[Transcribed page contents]
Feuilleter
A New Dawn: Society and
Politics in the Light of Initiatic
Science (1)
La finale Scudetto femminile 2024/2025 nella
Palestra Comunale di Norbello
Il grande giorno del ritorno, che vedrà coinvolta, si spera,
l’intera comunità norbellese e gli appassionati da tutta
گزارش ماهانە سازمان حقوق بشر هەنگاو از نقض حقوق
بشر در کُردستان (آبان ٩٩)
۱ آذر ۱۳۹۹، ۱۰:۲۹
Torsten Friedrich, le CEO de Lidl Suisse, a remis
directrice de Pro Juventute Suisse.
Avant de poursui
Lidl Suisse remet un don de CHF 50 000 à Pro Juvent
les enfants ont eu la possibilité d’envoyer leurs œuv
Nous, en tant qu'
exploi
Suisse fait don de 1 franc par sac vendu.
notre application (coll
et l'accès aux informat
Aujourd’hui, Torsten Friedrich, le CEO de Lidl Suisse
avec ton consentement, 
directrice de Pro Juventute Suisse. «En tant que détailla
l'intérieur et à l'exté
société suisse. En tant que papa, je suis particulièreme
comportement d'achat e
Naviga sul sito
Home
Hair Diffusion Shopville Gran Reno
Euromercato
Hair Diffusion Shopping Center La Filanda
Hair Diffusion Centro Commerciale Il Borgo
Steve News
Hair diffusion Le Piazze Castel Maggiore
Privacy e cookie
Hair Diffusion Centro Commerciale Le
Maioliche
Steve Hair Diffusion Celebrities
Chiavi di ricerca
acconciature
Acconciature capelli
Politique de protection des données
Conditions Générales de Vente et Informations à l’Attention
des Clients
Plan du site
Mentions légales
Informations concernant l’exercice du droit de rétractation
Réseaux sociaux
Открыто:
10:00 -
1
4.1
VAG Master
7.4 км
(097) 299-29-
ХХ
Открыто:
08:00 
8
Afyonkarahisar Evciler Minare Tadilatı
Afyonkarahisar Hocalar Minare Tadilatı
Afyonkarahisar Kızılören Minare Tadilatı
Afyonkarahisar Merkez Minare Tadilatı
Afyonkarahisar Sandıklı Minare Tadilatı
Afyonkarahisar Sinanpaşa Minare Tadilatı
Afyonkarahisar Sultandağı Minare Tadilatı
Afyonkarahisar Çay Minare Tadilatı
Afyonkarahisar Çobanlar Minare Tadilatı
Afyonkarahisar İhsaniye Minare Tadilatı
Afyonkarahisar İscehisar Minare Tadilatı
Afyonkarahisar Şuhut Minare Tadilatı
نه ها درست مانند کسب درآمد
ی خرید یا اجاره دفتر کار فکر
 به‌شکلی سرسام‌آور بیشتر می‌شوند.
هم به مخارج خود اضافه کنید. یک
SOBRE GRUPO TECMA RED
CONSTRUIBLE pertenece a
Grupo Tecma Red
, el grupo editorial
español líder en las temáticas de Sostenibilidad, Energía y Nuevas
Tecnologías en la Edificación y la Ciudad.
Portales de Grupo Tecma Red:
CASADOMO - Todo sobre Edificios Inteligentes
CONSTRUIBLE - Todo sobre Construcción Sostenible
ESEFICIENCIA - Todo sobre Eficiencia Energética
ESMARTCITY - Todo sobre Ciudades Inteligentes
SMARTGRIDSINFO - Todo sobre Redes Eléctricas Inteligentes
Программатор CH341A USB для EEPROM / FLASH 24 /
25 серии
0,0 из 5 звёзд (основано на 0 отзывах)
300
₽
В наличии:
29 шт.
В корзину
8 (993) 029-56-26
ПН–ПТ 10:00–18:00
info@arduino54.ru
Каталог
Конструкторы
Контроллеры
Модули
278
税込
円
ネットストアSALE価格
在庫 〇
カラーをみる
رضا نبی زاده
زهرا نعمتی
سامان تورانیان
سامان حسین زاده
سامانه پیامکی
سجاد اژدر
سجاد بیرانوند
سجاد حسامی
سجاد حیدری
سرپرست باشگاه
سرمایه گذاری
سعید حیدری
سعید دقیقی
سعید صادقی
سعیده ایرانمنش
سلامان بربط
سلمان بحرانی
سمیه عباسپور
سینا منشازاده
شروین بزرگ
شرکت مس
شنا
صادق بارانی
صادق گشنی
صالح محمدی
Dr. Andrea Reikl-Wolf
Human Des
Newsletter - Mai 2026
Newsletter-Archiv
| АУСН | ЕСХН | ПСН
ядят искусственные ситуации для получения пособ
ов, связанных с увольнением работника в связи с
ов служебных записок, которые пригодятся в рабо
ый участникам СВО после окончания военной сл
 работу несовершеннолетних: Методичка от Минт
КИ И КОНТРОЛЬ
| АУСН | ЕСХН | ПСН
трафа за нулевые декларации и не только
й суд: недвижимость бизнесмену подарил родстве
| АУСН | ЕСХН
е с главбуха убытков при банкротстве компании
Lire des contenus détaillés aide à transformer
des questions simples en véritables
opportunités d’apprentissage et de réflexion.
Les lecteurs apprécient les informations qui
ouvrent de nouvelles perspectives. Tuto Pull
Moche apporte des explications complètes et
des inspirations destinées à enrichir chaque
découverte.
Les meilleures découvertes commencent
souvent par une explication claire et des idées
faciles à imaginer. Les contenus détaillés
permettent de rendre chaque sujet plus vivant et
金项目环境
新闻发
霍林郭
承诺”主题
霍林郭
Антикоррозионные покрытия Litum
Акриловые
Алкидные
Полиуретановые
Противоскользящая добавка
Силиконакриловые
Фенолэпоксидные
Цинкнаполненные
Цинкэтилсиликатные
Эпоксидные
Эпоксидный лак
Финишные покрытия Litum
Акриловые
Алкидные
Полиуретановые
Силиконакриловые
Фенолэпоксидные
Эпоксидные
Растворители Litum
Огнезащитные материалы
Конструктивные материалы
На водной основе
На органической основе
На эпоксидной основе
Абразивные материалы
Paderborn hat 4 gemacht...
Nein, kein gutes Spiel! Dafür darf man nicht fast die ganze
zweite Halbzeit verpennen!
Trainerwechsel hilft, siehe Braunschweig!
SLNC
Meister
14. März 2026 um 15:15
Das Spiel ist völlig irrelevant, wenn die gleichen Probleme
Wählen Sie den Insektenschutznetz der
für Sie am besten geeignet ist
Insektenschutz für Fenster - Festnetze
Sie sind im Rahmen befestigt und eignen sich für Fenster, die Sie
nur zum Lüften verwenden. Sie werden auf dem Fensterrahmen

**Task requirements**. All records above need to be set down again exactly as written.

**Result**.
Feuilleter
A New Dawn: Society and
Politics in the Light of Initiatic
Science (1)
La finale Scudetto femminile 2024/2025 nella
Palestra Comunale di Norbello
Il grande giorno del ritorno, che vedrà coinvolta, si spera,
l’intera comunità norbellese e gli appassionati da tutta
گزارش ماهانە سازمان حقوق بشر هەنگاو از نقض حقوق
بشر در کُردستان (آبان ٩٩)
۱ آذر ۱۳۹۹، ۱۰:۲۹
Torsten Friedrich, le CEO de Lidl Suisse, a remis
directrice de Pro Juventute Suisse.
Avant de poursui
Lidl Suisse remet un don de CHF 50 000 à Pro Juvent
les enfants ont eu la possibilité d’envoyer leurs œuv
Nous, en tant qu'
exploi
Suisse fait don de 1 franc par sac vendu.
notre application (coll
et l'accès aux informat
Aujourd’hui, Torsten Friedrich, le CEO de Lidl Suisse
avec ton consentement, 
directrice de Pro Juventute Suisse. «En tant que détailla
l'intérieur et à l'exté
société suisse. En tant que papa, je suis particulièreme
comportement d'achat e
Naviga sul sito
Home
Hair Diffusion Shopville Gran Reno
Euromercato
Hair Diffusion Shopping Center La Filanda
Hair Diffusion Centro Commerciale Il Borgo
Steve News
Hair diffusion Le Piazze Castel Maggiore
Privacy e cookie
Hair Diffusion Centro Commerciale Le
Maioliche
Steve Hair Diffusion Celebrities
Chiavi di ricerca
acconciature
Acconciature capelli
Politique de protection des données
Conditions Générales de Vente et Informations à l’Attention
des Clients
Plan du site
Mentions légales
Informations concernant l’exercice du droit de rétractation
Réseaux sociaux
Открыто:
10:00 -
1
4.1
VAG Master
7.4 км
(097) 299-29-
ХХ
Открыто:
08:00 
8
Afyonkarahisar Evciler Minare Tadilatı
Afyonkarahisar Hocalar Minare Tadilatı
Afyonkarahisar Kızılören Minare Tadilatı
Afyonkarahisar Merkez Minare Tadilatı
Afyonkarahisar Sandıklı Minare Tadilatı
Afyonkarahisar Sinanpaşa Minare Tadilatı
Afyonkarahisar Sultandağı Minare Tadilatı
Afyonkarahisar Çay Minare Tadilatı
Afyonkarahisar Çobanlar Minare Tadilatı
Afyonkarahisar İhsaniye Minare Tadilatı
Afyonkarahisar İscehisar Minare Tadilatı
Afyonkarahisar Şuhut Minare Tadilatı
نه ها درست مانند کسب درآمد
ی خرید یا اجاره دفتر کار فکر
 به‌شکلی سرسام‌آور بیشتر می‌شوند.
هم به مخارج خود اضافه کنید. یک
SOBRE GRUPO TECMA RED
CONSTRUIBLE pertenece a
Grupo Tecma Red
, el grupo editorial
español líder en las temáticas de Sostenibilidad, Energía y Nuevas
Tecnologías en la Edificación y la Ciudad.
Portales de Grupo Tecma Red:
CASADOMO - Todo sobre Edificios Inteligentes
CONSTRUIBLE - Todo sobre Construcción Sostenible
ESEFICIENCIA - Todo sobre Eficiencia Energética
ESMARTCITY - Todo sobre Ciudades Inteligentes
SMARTGRIDSINFO - Todo sobre Redes Eléctricas Inteligentes
Программатор CH341A USB для EEPROM / FLASH 24 /
25 серии
0,0 из 5 звёзд (основано на 0 отзывах)
300
₽
В наличии:
29 шт.
В корзину
8 (993) 029-56-26
ПН–ПТ 10:00–18:00
info@arduino54.ru
Каталог
Конструкторы
Контроллеры
Модули
278
税込
円
ネットストアSALE価格
在庫 〇
カラーをみる
رضا نبی زاده
زهرا نعمتی
سامان تورانیان
سامان حسین زاده
سامانه پیامکی
سجاد اژدر
سجاد بیرانوند
سجاد حسامی
سجاد حیدری
سرپرست باشگاه
سرمایه گذاری
سعید حیدری
سعید دقیقی
سعید صادقی
سعیده ایرانمنش
سلامان بربط
سلمان بحرانی
سمیه عباسپور
سینا منشازاده
شروین بزرگ
شرکت مس
شنا
صادق بارانی
صادق گشنی
صالح محمدی
Dr. Andrea Reikl-Wolf
Human Des
Newsletter - Mai 2026
Newsletter-Archiv
| АУСН | ЕСХН | ПСН
ядят искусственные ситуации для получения пособ
ов, связанных с увольнением работника в связи с
ов служебных записок, которые пригодятся в рабо
ый участникам СВО после окончания военной сл
 работу несовершеннолетних: Методичка от Минт
КИ И КОНТРОЛЬ
| АУСН | ЕСХН | ПСН
трафа за нулевые декларации и не только
й суд: недвижимость бизнесмену подарил родстве
| АУСН | ЕСХН
е с главбуха убытков при банкротстве компании
Lire des contenus détaillés aide à transformer
des questions simples en véritables
opportunités d’apprentissage et de réflexion.
Les lecteurs apprécient les informations qui
ouvrent de nouvelles perspectives. Tuto Pull
Moche apporte des explications complètes et
des inspirations destinées à enrichir chaque
découverte.
Les meilleures découvertes commencent
souvent par une explication claire et des idées
faciles à imaginer. Les contenus détaillés
permettent de rendre chaque sujet plus vivant et
金项目环境
新闻发
霍林郭
承诺”主题
霍林郭
Антикоррозионные покрытия Litum
Акриловые
Алкидные
Полиуретановые
Противоскользящая добавка
Силиконакриловые
Фенолэпоксидные
Цинкнаполненные
Цинкэтилсиликатные
Эпоксидные
Эпоксидный лак
Финишные покрытия Litum
Акриловые
Алкидные
Полиуретановые
Силиконакриловые
Фенолэпоксидные
Эпоксидные
Растворители Litum
Огнезащитные материалы
Конструктивные материалы
На водной основе
На органической основе
На эпоксидной основе
Абразивные материалы
Paderborn hat 4 gemacht...
Nein, kein gutes Spiel! Dafür darf man nicht fast die ganze
zweite Halbzeit verpennen!
Trainerwechsel hilft, siehe Braunschweig!
SLNC
Meister
14. März 2026 um 15:15
Das Spiel ist völlig irrelevant, wenn die gleichen Probleme
Wählen Sie den Insektenschutznetz der
für Sie am besten geeignet ist
Insektenschutz für Fenster - Festnetze
Sie sind im Rahmen befestigt und eignen sich für Fenster, die Sie
nur zum Lüften verwenden. Sie werden auf dem Fensterrahmen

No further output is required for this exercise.